India's Position: Bearing the Costs, Seeking the Benefits
For India and the broader Global South, the AI energy story carries particular weight. India is the world's third-largest emitter of greenhouse gases, and Indian data centre capacity is growing rapidly to serve both domestic AI adoption and international cloud workloads. At the same time, India is among the countries most vulnerable to climate change — extreme heat events, monsoon disruption, and coastal flooding disproportionately affect Indian communities. The irony is sharp: AI systems being used by corporations headquartered in San Francisco and Seattle are generating emissions that contribute to climate pressures felt most acutely in Bihar, Rajasthan, and Odisha. India's National Data Centre Policy is attempting to mandate renewable energy procurement for new data centres, and the government has set an ambitious target of 500 gigawatts of renewable energy capacity by 2030 — but the pace of AI-driven demand growth is testing those targets.

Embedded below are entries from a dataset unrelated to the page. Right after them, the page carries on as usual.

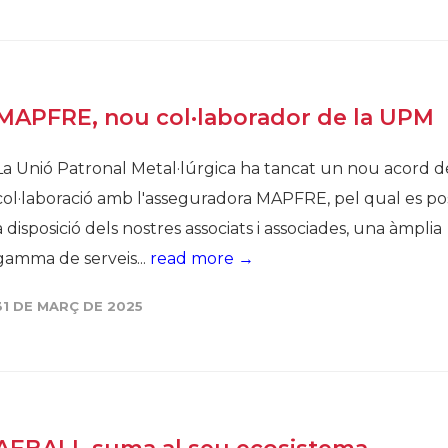
MAPFRE, nou col·laborador de la UPM
La Unió Patronal Metal·lúrgica ha tancat un nou acord d
col·laboració amb l'asseguradora MAPFRE, pel qual es po
a disposició dels nostres associats i associades, una àmplia
gamma de serveis...
read more →
31 DE MARÇ DE 2025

The EU AI Act and Climate Disclosure: Regulation Is Coming
Regulators are beginning to move. The European Union's Corporate Sustainability Reporting Directive now requires large companies operating in Europe to disclose the energy consumption and carbon footprint of their AI systems — a requirement that will, for the first time, force transparent reporting of AI-specific emissions rather than aggregating them into data centre figures. The EU AI Act, beginning enforcement in August 2026, includes provisions requiring high-risk AI system providers to document energy consumption as part of their conformity assessments. In the United States, the SEC's climate disclosure rules, though facing legal challenges, are pushing public companies toward granular emissions reporting. The era of AI companies growing their carbon footprint without public accountability is ending.
Efficiency as the Real Solution: What Comes After Carbon Credits
The most durable solution to AI's carbon problem is not purchasing credits or even building nuclear plants — it is making AI systems dramatically more energy-efficient. Significant progress is already underway. NVIDIA's Blackwell Ultra architecture delivers three times the performance per watt of its predecessor. AI companies are investing in model distillation — creating smaller, faster models that perform nearly as well as larger ones at a fraction of the energy cost. Inference hardware purpose-built for AI workloads is dramatically more efficient than general-purpose GPUs. Anthropic's research into constitutional AI training methods has yielded models that achieve comparable capability with fewer training compute cycles. The trajectory of efficiency improvements gives reasonable grounds for optimism: if AI hardware efficiency continues improving at its current pace, the emissions per unit of AI output may fall fast enough to bend the emissions curve even as AI usage grows. The race between AI's energy appetite and efficiency innovation is one of the most consequential technology contests of the next decade.